▶ [Stored items]:

-----

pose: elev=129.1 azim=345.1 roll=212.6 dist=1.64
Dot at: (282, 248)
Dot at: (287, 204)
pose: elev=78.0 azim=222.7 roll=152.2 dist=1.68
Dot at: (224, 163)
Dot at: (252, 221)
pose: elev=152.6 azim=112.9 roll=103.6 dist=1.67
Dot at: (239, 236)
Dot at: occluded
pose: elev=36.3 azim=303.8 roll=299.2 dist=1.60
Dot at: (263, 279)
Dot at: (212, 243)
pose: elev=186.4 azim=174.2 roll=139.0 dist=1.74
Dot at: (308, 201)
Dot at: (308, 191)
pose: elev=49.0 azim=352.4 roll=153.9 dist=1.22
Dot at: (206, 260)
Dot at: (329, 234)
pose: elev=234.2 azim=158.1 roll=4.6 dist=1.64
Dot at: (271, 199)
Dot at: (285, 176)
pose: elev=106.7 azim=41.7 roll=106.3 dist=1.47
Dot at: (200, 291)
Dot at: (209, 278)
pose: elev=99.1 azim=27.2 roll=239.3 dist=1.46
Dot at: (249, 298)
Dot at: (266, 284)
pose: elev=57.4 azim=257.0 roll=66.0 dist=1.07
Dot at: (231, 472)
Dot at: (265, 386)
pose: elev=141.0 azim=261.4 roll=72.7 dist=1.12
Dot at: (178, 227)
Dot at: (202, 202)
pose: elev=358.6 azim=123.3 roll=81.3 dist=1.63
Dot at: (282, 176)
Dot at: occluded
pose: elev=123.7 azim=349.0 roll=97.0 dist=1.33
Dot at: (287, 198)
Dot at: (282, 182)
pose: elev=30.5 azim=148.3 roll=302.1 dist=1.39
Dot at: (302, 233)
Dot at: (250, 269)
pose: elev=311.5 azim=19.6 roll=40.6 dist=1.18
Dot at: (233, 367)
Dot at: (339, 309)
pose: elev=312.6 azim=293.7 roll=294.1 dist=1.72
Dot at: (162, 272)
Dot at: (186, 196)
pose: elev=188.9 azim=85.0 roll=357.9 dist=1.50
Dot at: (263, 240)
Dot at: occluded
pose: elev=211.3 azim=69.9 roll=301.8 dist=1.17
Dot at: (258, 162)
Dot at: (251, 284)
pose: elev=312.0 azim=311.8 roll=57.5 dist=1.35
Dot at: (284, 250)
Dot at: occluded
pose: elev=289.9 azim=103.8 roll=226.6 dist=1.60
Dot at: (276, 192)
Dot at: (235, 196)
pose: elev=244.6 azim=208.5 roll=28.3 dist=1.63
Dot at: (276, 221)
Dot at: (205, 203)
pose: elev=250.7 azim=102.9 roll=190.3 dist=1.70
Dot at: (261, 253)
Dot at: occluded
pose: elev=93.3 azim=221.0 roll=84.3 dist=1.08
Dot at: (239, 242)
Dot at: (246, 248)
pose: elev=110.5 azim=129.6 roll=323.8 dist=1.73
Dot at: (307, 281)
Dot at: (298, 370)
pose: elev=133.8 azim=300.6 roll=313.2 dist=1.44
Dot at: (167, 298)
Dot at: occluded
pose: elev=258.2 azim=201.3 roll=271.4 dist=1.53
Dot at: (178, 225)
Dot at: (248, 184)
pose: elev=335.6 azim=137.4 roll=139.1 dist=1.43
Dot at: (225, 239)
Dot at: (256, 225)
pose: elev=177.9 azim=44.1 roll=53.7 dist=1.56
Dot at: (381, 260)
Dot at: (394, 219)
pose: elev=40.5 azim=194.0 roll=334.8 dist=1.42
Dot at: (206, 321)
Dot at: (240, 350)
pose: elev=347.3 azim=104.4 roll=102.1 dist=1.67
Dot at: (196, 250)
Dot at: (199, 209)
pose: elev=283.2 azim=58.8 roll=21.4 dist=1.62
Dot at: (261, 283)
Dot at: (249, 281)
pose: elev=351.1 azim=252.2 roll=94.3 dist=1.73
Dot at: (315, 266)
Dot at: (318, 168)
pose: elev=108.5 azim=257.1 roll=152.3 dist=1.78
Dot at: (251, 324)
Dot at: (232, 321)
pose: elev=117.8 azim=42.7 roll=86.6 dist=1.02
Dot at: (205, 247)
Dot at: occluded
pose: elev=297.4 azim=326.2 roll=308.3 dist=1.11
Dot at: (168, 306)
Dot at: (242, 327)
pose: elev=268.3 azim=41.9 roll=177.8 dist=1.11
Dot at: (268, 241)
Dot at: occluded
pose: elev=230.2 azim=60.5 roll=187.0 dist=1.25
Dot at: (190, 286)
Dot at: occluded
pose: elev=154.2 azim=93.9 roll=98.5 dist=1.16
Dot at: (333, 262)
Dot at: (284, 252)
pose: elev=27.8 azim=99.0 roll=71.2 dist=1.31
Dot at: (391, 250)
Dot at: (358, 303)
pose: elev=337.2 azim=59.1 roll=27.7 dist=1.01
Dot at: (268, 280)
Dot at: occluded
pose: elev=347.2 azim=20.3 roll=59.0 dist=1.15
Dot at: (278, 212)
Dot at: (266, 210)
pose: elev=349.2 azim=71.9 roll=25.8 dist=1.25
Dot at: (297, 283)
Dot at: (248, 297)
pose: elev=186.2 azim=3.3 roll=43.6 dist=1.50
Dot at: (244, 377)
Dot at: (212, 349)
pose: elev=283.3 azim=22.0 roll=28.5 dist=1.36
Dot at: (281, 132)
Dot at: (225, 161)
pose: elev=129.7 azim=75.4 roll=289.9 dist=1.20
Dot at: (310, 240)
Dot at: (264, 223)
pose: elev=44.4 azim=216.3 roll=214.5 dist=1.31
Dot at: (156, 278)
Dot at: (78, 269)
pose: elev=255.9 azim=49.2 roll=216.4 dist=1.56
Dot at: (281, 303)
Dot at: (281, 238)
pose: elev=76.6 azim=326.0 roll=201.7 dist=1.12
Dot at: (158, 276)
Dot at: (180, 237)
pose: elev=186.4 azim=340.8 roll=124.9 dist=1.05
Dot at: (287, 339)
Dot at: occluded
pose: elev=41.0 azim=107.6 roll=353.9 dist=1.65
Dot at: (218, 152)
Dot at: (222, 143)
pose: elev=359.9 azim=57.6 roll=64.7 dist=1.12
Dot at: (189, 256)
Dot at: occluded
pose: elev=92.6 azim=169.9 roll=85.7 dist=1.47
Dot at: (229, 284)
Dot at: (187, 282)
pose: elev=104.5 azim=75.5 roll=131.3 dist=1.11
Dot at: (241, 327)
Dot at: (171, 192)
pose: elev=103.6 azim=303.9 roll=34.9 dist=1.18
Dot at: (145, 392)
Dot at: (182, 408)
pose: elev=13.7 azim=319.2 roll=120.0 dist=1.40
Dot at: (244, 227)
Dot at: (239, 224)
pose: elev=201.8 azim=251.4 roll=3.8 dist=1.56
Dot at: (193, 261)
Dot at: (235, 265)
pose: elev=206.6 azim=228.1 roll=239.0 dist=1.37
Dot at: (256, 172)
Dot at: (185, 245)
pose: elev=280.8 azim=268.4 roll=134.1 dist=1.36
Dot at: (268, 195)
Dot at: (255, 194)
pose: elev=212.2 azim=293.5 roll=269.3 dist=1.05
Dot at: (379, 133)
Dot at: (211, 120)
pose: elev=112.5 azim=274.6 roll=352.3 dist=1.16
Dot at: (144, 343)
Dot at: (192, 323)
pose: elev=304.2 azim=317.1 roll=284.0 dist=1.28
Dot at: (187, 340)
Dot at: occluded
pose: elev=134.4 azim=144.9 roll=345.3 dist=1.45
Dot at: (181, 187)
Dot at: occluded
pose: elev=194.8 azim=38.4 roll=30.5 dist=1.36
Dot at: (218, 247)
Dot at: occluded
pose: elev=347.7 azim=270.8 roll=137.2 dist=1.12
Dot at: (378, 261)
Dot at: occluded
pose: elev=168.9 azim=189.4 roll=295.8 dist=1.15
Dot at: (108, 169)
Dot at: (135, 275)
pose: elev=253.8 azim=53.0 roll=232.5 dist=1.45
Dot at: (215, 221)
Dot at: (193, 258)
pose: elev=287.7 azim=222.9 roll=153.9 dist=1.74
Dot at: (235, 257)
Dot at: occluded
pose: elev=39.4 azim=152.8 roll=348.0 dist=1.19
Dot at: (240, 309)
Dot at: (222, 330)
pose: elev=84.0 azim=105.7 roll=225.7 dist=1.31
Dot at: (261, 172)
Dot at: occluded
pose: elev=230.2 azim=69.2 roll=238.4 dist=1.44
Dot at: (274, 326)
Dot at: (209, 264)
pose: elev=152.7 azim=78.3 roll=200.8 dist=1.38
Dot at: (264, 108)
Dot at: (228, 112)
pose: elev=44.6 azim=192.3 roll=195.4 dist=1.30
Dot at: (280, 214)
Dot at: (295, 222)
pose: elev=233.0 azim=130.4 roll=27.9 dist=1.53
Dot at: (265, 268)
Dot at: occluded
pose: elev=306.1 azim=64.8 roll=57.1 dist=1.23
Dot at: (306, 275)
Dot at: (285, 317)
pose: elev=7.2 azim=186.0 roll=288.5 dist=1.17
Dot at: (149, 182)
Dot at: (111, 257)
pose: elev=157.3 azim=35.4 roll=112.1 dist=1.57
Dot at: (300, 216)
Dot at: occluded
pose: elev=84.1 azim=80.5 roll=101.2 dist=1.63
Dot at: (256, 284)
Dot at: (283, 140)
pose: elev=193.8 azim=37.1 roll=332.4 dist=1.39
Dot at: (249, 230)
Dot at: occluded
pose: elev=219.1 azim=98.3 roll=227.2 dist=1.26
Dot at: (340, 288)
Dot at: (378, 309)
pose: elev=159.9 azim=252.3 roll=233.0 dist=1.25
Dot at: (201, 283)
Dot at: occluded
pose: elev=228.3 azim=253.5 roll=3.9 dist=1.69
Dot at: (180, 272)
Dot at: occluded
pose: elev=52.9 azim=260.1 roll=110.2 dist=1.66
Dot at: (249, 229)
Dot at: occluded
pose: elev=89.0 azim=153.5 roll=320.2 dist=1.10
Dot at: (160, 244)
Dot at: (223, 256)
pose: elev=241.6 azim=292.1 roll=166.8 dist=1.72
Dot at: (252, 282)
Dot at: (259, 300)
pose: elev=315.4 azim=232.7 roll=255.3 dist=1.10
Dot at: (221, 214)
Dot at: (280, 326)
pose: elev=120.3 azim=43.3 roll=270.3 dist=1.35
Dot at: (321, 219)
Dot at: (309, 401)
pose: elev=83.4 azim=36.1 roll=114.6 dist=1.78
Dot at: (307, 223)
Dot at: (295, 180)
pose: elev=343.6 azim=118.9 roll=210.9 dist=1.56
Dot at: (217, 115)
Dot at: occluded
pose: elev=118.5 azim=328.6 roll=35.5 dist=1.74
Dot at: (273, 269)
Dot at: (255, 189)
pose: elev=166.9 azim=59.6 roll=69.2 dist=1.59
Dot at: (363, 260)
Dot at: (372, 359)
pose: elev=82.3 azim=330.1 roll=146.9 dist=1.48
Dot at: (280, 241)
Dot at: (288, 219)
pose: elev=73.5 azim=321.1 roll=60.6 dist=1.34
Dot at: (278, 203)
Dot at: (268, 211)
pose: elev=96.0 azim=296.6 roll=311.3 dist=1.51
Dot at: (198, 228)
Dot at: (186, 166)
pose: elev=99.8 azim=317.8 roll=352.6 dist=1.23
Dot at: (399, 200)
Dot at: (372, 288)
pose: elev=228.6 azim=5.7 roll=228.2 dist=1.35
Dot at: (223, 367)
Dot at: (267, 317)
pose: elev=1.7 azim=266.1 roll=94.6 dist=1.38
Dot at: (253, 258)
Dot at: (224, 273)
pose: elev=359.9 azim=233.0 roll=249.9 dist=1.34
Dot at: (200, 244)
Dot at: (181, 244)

-----

▶ [PROBLEM TO WORK ON]:
Can you format the items as a numbered list, starting at the line that contains "pose: elev=212.2 azim=293.5" and stopping after the line that contains "Dot at: (209, 264)"? Leave out any blank lines.

▶ [OUTPUT]:
1. pose: elev=212.2 azim=293.5 roll=269.3 dist=1.05
2. Dot at: (379, 133)
3. Dot at: (211, 120)
4. pose: elev=112.5 azim=274.6 roll=352.3 dist=1.16
5. Dot at: (144, 343)
6. Dot at: (192, 323)
7. pose: elev=304.2 azim=317.1 roll=284.0 dist=1.28
8. Dot at: (187, 340)
9. Dot at: occluded
10. pose: elev=134.4 azim=144.9 roll=345.3 dist=1.45
11. Dot at: (181, 187)
12. Dot at: occluded
13. pose: elev=194.8 azim=38.4 roll=30.5 dist=1.36
14. Dot at: (218, 247)
15. Dot at: occluded
16. pose: elev=347.7 azim=270.8 roll=137.2 dist=1.12
17. Dot at: (378, 261)
18. Dot at: occluded
19. pose: elev=168.9 azim=189.4 roll=295.8 dist=1.15
20. Dot at: (108, 169)
21. Dot at: (135, 275)
22. pose: elev=253.8 azim=53.0 roll=232.5 dist=1.45
23. Dot at: (215, 221)
24. Dot at: (193, 258)
25. pose: elev=287.7 azim=222.9 roll=153.9 dist=1.74
26. Dot at: (235, 257)
27. Dot at: occluded
28. pose: elev=39.4 azim=152.8 roll=348.0 dist=1.19
29. Dot at: (240, 309)
30. Dot at: (222, 330)
31. pose: elev=84.0 azim=105.7 roll=225.7 dist=1.31
32. Dot at: (261, 172)
33. Dot at: occluded
34. pose: elev=230.2 azim=69.2 roll=238.4 dist=1.44
35. Dot at: (274, 326)
36. Dot at: (209, 264)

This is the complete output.